Deviance is all around, the author is too trapped in a bubble to see it.
Show me the modern counter-culture movement. Show me the modern Firesign Theater. Show me today's National Lampoon. Show me the modern Anarchist's Cookbook.
No, 2600 doesn't count. It's a toothless parody of what it once was that you can buy on the shelf at Barnes and Noble next to Taylor Swift magazines.
Heck, even the 2000's had hipsters.
Where are the protest songs? I think this is the first generation that doesn't have mainstream protest songs.
Other zines have filled the void left by 2600, one of my favorites being PoC||GTFO.
(pocorgtfo.hacke.rs)
I think the author isn't considering that people's bubbles have gotten smaller and more opaque. There's still plenty of weird hackers innovating, they just do it with their chosen peers, not in mass-culture.
As predicted "The revolutions are not being televised."
Give me a break with this "where are the protest songs" stuff. I'm an old fart, but even I know stuff like Childish Gambino's "This Is America", a bunch of Kendrick Lamar songs (not to mention his Super Bowl performance), Beyonce's "Ameriican Requiem", etc.
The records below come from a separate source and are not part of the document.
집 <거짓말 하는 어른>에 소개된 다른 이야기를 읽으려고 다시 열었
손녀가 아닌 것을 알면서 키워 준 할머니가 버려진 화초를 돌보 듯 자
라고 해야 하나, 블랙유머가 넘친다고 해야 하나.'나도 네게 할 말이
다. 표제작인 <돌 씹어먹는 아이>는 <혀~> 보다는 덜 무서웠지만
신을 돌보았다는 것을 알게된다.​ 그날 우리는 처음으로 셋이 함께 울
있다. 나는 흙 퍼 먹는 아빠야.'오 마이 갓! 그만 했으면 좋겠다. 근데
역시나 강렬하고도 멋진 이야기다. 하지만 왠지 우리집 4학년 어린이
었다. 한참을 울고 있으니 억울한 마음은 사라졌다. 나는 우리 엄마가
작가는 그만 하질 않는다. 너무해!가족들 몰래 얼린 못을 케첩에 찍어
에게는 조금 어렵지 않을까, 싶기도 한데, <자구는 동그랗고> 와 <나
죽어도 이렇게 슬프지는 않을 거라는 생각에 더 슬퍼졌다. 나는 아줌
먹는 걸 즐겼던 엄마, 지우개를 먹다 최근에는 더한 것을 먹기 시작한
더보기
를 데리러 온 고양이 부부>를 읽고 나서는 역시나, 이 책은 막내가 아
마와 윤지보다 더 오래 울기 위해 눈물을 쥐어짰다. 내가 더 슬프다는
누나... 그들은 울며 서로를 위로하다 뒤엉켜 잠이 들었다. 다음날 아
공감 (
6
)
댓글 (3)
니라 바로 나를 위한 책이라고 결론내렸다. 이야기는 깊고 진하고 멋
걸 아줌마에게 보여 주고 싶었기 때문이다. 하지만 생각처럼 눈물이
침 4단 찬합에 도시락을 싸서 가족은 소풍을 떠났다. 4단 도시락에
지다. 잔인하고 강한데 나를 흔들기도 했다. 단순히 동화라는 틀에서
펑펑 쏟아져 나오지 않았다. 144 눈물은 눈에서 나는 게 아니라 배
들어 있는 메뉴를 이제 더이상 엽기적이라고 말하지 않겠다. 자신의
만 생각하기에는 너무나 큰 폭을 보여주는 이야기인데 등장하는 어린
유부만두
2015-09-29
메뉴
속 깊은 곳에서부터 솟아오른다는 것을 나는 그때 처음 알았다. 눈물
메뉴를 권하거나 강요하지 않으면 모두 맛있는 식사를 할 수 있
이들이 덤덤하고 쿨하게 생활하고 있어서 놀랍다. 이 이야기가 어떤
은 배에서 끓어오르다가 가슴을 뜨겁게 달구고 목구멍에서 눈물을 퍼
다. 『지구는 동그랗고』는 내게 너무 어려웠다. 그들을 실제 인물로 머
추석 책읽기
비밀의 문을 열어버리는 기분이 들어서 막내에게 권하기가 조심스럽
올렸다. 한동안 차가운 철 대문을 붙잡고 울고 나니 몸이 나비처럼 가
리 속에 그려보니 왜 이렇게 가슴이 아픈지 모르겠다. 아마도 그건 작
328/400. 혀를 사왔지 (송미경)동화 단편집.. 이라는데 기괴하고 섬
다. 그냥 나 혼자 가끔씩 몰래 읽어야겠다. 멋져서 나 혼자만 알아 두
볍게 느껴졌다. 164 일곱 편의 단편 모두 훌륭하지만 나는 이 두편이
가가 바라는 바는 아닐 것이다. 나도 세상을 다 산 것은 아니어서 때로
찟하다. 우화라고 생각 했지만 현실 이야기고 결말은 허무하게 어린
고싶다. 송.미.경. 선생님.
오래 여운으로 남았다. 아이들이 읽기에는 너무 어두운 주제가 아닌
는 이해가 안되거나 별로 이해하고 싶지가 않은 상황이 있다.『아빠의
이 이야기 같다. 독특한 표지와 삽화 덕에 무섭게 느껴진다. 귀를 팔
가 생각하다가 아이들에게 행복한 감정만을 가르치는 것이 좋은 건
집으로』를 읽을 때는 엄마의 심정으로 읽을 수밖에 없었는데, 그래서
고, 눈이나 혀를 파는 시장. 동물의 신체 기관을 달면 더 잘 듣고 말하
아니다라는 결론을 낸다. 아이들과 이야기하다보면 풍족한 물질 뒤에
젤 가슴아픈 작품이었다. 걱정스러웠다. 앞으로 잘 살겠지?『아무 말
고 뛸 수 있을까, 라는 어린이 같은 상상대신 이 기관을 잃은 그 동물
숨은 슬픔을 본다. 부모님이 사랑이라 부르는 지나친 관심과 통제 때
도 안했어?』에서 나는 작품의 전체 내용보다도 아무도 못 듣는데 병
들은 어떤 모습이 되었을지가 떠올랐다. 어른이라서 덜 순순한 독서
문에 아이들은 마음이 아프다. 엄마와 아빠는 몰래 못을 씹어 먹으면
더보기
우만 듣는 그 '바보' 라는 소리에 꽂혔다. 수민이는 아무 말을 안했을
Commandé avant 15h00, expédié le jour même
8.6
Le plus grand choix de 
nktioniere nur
And let's not forget that protest songs aren't usually promoted by those in power...
If you were to submit any writing daring original creation and significance today you are going to jail. Such was the demise of zwei sei zed /dev/null.
That's a folk music wave, a conscious soul album, conflated with more pop social commentary. Not much protest songs. Products made out of popular discontent.
Now if you said Woody Guthrie... But in pre-war times was there a non-mainstream?
The only thing that this may say is that in USA the regime fights dissent in mainstream media. Like, if you want to catch signs of a product made out of popular discontent, you can't e.g. find in UK charts the Sleaford Mods or Kneecap?
Show me the modern counter-culture movement. Show me the modern Firesign Theater. Show me today's National Lampoon. Show me the modern Anarchist's Cookbook.
No, 2600 doesn't count. It's a toothless parody of what it once was that you can buy on the shelf at Barnes and Noble next to Taylor Swift magazines.
Heck, even the 2000's had hipsters.
Where are the protest songs? I think this is the first generation that doesn't have mainstream protest songs.